[Stored entries]
------------------------------------------------------------------------
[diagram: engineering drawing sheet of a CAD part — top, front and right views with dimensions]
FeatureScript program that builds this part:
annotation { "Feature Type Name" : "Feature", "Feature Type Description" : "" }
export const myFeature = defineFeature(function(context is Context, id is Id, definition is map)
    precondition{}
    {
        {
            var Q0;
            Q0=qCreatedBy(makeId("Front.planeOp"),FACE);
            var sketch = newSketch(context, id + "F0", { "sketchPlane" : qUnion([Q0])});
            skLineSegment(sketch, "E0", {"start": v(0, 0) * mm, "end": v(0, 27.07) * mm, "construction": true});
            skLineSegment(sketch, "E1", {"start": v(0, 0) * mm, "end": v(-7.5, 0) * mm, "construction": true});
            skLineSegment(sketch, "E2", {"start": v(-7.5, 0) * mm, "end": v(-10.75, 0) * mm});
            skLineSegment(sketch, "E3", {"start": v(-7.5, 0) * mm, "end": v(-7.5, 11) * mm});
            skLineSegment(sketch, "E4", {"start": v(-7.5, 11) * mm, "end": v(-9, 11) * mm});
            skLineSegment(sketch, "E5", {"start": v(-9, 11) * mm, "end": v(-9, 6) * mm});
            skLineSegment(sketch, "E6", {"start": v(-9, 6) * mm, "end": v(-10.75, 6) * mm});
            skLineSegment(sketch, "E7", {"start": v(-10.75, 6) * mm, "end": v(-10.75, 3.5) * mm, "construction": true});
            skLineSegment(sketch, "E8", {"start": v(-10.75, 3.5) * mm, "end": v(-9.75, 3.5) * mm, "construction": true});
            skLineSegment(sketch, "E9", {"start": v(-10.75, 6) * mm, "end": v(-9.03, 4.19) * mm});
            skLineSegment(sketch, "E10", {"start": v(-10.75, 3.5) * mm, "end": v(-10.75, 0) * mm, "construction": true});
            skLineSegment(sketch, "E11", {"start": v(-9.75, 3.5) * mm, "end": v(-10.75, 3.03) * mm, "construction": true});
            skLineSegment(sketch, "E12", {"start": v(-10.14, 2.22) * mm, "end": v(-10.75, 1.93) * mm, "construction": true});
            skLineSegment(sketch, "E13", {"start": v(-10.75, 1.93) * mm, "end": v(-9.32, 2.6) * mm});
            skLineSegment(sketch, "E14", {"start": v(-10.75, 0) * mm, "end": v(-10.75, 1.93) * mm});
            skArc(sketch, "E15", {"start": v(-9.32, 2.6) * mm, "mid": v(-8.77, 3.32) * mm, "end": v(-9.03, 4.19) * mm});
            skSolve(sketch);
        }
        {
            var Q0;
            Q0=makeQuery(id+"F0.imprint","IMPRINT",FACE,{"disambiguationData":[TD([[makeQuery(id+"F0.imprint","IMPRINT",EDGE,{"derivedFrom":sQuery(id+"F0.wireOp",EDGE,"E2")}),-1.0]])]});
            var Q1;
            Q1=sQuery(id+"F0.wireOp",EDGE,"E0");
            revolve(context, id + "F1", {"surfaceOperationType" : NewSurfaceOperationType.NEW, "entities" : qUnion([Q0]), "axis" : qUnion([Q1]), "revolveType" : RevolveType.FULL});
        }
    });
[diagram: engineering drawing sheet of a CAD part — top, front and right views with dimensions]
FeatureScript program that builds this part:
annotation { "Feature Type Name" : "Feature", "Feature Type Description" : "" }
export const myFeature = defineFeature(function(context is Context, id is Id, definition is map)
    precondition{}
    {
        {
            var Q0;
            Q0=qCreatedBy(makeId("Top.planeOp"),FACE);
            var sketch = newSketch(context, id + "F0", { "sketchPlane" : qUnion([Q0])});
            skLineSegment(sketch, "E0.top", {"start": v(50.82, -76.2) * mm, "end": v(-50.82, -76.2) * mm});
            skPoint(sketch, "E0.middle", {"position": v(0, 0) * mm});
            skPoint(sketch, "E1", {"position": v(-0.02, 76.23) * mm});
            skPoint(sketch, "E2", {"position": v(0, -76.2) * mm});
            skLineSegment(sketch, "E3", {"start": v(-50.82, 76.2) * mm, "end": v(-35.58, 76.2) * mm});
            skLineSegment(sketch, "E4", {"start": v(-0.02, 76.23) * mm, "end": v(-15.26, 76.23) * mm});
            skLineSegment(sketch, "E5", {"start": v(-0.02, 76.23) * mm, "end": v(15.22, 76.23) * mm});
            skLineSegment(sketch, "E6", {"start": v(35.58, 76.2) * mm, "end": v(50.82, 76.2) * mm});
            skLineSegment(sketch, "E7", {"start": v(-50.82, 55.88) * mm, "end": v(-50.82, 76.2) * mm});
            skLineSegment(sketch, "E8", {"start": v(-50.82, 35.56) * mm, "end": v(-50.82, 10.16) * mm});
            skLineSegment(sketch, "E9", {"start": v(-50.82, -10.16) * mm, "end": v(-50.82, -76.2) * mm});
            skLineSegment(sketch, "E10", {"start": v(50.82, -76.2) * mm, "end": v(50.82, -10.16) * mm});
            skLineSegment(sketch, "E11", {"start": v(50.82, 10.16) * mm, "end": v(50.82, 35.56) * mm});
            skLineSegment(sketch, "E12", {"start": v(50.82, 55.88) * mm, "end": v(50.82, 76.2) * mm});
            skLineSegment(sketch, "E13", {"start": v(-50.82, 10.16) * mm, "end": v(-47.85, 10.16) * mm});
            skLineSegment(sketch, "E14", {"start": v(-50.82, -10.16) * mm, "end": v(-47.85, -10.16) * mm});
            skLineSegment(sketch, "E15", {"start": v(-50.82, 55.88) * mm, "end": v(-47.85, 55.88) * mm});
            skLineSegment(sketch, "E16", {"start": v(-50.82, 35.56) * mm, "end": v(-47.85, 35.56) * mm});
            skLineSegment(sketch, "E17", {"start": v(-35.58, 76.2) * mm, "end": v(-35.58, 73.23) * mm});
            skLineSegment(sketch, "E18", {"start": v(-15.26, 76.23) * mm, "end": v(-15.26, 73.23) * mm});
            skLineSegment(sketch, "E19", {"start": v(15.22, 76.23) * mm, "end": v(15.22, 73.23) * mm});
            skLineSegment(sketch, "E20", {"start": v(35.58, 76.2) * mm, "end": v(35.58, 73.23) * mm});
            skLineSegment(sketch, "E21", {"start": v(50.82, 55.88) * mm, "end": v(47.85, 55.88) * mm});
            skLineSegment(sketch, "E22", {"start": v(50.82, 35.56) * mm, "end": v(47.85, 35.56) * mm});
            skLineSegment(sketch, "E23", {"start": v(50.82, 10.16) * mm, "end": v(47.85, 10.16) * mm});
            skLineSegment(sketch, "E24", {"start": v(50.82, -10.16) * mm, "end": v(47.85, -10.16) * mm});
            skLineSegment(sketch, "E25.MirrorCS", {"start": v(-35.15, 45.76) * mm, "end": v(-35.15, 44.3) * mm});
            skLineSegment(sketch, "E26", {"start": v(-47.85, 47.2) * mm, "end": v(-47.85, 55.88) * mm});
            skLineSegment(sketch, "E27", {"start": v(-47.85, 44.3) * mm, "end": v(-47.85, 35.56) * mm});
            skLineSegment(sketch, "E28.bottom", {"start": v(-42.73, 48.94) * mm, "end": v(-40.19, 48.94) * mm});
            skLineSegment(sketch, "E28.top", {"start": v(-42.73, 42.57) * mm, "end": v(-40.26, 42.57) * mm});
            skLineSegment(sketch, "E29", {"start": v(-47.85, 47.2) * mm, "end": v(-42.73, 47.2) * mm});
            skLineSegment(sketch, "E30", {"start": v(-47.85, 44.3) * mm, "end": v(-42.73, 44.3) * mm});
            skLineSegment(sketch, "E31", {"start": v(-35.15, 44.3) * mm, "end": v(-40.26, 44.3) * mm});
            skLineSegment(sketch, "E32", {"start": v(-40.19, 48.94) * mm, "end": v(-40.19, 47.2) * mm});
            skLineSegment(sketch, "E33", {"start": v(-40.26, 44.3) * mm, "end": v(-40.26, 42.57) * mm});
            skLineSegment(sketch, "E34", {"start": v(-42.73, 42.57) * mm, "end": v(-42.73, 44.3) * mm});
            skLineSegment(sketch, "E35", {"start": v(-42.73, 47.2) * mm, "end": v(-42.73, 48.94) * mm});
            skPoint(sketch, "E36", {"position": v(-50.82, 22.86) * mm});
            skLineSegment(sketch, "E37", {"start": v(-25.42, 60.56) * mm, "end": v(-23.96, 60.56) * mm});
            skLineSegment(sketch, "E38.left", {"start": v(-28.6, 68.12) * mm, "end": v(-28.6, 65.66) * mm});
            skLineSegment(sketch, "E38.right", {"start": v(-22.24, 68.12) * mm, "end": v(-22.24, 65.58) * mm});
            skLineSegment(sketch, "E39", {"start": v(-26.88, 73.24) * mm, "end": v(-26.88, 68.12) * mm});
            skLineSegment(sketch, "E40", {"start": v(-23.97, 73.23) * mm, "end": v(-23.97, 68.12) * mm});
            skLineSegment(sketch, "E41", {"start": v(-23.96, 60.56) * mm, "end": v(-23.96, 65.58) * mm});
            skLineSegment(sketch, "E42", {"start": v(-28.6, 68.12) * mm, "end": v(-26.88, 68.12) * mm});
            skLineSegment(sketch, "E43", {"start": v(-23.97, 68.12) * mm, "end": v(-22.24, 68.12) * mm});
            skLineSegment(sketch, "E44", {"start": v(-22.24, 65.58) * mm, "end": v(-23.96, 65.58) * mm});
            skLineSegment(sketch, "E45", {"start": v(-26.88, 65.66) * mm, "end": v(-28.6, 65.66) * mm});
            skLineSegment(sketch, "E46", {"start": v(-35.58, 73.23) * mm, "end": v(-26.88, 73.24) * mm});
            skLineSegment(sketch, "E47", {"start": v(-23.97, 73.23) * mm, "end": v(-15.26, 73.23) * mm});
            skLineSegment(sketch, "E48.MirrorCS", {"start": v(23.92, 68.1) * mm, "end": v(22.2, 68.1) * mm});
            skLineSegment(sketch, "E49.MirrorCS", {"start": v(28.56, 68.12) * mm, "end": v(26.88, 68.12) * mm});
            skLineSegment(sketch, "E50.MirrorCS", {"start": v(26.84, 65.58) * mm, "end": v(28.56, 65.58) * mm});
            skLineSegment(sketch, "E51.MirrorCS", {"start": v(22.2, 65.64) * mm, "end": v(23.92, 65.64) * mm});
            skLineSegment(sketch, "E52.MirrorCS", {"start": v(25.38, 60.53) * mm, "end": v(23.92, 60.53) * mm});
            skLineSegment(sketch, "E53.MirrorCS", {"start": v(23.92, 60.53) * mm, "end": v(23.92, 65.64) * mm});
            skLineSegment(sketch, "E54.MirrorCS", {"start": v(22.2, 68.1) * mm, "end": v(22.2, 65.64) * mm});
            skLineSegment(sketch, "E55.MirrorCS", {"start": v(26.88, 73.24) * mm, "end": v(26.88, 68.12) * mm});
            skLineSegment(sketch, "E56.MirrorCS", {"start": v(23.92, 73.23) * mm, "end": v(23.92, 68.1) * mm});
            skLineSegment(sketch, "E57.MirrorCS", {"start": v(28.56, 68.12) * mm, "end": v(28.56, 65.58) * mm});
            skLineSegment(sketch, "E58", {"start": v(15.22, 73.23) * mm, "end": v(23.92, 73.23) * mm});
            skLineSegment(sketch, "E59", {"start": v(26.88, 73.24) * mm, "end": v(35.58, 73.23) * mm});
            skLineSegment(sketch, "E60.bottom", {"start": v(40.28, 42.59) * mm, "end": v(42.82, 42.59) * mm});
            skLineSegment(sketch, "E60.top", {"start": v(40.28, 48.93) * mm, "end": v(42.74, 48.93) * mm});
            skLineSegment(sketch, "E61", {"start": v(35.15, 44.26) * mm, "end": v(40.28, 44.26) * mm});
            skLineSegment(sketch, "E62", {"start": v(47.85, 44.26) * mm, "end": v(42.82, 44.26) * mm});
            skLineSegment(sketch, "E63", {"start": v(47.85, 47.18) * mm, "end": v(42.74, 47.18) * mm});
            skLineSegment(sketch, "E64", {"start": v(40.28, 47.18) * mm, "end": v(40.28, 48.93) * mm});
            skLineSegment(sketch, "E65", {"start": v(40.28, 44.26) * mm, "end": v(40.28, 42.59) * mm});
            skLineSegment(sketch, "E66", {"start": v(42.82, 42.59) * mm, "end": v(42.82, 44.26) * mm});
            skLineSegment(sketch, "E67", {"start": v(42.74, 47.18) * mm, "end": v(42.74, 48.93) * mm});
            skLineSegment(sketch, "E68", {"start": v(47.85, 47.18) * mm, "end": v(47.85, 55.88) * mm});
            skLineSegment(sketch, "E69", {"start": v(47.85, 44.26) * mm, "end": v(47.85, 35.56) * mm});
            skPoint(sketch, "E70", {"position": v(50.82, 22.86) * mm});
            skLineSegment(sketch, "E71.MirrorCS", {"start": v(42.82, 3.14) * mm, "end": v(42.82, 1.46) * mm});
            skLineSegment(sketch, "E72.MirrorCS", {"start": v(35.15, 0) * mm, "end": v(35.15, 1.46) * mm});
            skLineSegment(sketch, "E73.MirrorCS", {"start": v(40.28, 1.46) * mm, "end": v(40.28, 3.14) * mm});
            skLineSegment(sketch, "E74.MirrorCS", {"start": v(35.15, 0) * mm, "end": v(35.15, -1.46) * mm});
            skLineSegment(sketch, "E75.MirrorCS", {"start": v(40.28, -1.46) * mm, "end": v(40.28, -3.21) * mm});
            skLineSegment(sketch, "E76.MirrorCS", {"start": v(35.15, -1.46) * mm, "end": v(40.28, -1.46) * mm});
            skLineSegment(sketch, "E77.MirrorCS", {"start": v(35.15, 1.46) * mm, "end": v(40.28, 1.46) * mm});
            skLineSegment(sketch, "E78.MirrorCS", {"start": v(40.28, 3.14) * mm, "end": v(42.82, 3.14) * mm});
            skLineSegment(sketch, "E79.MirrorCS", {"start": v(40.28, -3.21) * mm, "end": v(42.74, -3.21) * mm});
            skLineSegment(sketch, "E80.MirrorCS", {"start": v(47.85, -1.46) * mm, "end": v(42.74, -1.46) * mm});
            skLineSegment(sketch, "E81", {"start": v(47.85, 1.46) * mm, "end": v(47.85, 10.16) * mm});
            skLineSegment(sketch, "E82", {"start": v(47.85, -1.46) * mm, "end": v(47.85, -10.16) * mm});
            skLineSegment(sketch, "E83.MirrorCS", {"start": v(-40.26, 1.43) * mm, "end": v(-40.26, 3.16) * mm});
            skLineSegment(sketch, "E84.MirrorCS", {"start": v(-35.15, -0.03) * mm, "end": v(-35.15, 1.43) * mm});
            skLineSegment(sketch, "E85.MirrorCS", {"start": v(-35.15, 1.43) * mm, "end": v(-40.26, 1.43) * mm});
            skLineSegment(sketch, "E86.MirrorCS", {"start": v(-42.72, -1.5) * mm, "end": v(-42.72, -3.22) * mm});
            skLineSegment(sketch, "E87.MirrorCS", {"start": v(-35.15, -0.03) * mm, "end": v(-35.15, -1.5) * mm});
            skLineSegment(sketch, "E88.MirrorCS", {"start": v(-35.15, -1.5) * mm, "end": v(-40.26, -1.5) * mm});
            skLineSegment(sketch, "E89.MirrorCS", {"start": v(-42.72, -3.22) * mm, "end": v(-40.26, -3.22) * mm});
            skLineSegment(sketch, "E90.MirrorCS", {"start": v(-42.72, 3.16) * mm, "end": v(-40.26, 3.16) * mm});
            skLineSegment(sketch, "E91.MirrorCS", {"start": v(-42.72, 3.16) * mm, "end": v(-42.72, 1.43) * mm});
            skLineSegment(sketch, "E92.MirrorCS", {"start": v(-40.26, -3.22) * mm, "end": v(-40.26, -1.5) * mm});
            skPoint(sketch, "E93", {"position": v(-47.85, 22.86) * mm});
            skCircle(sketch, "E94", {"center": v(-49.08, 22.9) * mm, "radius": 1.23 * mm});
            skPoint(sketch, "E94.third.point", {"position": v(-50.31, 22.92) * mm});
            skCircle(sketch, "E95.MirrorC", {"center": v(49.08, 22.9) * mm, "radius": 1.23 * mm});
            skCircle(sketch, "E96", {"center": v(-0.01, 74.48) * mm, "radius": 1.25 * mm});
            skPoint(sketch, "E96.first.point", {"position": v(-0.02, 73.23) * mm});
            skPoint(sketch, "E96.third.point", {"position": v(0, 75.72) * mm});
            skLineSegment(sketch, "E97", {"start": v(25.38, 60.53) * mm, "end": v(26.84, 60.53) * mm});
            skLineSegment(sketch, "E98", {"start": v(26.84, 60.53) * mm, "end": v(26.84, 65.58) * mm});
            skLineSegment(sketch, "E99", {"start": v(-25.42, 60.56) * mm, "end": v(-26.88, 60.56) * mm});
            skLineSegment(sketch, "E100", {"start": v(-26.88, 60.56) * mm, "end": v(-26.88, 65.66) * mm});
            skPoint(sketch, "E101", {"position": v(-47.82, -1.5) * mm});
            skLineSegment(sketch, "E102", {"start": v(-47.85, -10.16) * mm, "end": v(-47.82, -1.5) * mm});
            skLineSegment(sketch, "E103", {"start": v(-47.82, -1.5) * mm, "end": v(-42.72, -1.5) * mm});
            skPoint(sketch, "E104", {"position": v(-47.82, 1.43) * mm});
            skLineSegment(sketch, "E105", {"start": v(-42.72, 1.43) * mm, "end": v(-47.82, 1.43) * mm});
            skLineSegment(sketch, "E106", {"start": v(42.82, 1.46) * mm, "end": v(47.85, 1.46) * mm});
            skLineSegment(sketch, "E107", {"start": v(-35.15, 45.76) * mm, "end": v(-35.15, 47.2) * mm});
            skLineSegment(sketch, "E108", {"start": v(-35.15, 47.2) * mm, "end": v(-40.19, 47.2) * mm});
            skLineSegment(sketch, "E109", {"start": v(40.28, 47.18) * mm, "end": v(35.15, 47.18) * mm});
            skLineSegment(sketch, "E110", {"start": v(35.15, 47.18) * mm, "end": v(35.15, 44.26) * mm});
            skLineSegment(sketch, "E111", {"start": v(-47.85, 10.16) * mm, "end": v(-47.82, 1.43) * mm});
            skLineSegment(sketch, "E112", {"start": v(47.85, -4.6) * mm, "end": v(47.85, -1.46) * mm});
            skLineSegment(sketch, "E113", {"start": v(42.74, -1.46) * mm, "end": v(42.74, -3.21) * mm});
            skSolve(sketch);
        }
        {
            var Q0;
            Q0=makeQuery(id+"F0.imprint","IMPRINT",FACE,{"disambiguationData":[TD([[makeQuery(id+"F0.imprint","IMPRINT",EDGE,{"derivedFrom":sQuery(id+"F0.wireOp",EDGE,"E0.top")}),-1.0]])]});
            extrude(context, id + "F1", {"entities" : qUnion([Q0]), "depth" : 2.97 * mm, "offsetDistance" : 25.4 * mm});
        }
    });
------------------------------------------------------------------------
What is being asked: Please report how many lines of the listing contain the string "planeOp", where case counts. Give only the number.

Solution below: 2